異世界で死体回収業・デットマンクリーナー

オルタナ

第一章 デットマン・クリーナー誕生

0話 特殊清掃人黒東涼

「はい、もう少しで到着しますので立ち会いの方だけよろしくお願いします」


 ブルートゥースを通じて依頼人と話ながらオレは白いハイエースを運転し、目的のアパートを目指す。案内された入り組んだ細い道を何とか通って到着する。


「いやー道狭かったでしょう。早速で悪いけど掃除頼んで良いかな」


「ええ、分かりました。書類にサインだけお願いします、あと合鍵は……確かに。部屋は2階の左角ですね」


 アパートに到着し車から降りると外からでも漂う異臭に腐敗度がかなり進んでいると仕事柄分かってしまう。そんな事を思っていると急かすように今回の依頼人でこのアパートの大家が合鍵を渡してきた。


「はい書類はこれで大丈夫です。じゃあ作業に取りかかりますね」


 手を振って臭いを散らしている大家から書類を受け取り作業開始の合図をする。すると大家が突然口を開いて今回処理する人のプライベートな事を喋り始めた。最近問題になっている孤独死、今回もその類いの案件だ。独り身で出どころ不明の奇怪な物をコレクションしている老人だったらしい。大家からしたら今回の件は愚痴の1つ2つ出ても仕方がない事だろう。オレは慣れた口ぶりで大家に合わせて話を何とか終わらせる。


「大変でしたね、出来るだけ早く終わらせますので終わったらまた声をかけますね」


「本当に頼むわぁー」


 大家と別れ階段を上る。閉められたドアの前に立つとマスク越しからでも臭ってくる腐敗臭にオレも慣れたものだなと苦笑いを溢し預かった鍵でドア開けた。


「よし、頑張るか」


 部屋の中で大量に湧いているコバエを処理しつつ異臭の元を見つける。黒く変色した布団に濁った水溜まりが出来ているのを見た。これらをオレは1人で手早く掃除していく。
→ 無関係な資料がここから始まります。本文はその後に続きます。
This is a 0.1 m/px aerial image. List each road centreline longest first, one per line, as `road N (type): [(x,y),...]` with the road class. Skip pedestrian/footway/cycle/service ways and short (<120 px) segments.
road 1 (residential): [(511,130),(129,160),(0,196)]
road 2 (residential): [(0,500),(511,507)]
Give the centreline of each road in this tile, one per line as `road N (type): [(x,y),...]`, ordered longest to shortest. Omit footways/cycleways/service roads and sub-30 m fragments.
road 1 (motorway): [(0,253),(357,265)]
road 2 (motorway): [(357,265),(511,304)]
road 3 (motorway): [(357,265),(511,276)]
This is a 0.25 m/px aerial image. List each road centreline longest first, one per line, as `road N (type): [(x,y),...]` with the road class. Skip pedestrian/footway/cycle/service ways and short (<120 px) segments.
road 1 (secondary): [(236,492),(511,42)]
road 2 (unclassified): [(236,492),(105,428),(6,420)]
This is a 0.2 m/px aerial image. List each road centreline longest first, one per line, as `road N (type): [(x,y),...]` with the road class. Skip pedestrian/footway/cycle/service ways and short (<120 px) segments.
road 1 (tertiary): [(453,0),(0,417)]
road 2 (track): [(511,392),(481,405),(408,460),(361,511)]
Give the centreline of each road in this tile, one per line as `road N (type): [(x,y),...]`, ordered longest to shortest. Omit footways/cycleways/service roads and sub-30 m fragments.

「しっかしまぁーよくこんなヘンテコな物をコレクションしていたな」


 木材で作られた年季の入った棚には顔が彫られた壺、謎の文字が書かれている本、ヘンテコな仮面等統一性のない物達がズラリと並べられていた。


「引き取り手も居ないしこの収集品捨てられるのかな」


 そんな独り言を呟いていると立て掛けていたモップにぶつかり滑らせてしまう。棒の部分が運悪く先程見ていた壺に向かって落ちていくのが嫌でも分かる。そう思い何とか腕を伸ばしてモップを掴もうとした瞬間壺が光を発し何か見えない力に吸い込まれていくのを感じた。


「――――は?」


 気づくと辺り一面に広がる草原に突っ立ていた。


「いやいや、何だよ」


 パニックになって辺りを見てもこの状況を解決してくれる様な事起きなかった。記憶を辿っても何がどうなってこうなったのか全く分からない。項垂れて下を見ると謎の壺とモップ。そして棚に飾られていた奇妙な収集品が幾つか散らばっていたのを見つけた。


「この壺……だよな、多分こんな事になったのって」


 一瞬躊躇ったが手を壺の中に突っ込んでみるが何も起きない。苛立ち紛れに壺を投げ捨てる、そうすれば軽快な破壊音が聞こえてきて多少は気が収まるってものだ。


「―――痛いじゃないか乱暴者め」


「―――は?」


 聞こえてきたのは割れる音ではなく人の声だった。声が聞こえた方に行くとあったのは先程投げた壺、その壺が語りかけてくる。


「ふふふ。混乱しているな?まぁいい―――異世界へようこそ、私がお前をここに呼んだんだ。何故かって?話してやろう、さて何処から……」


「――――よし」


 頭の中で津波の様に押し寄せる情報をシャットアウトし、一先ず思い立った事を行動に移す事した。


「そぉっい!!」


 雲ひとつない晴天目掛けてオレは壺を投げた。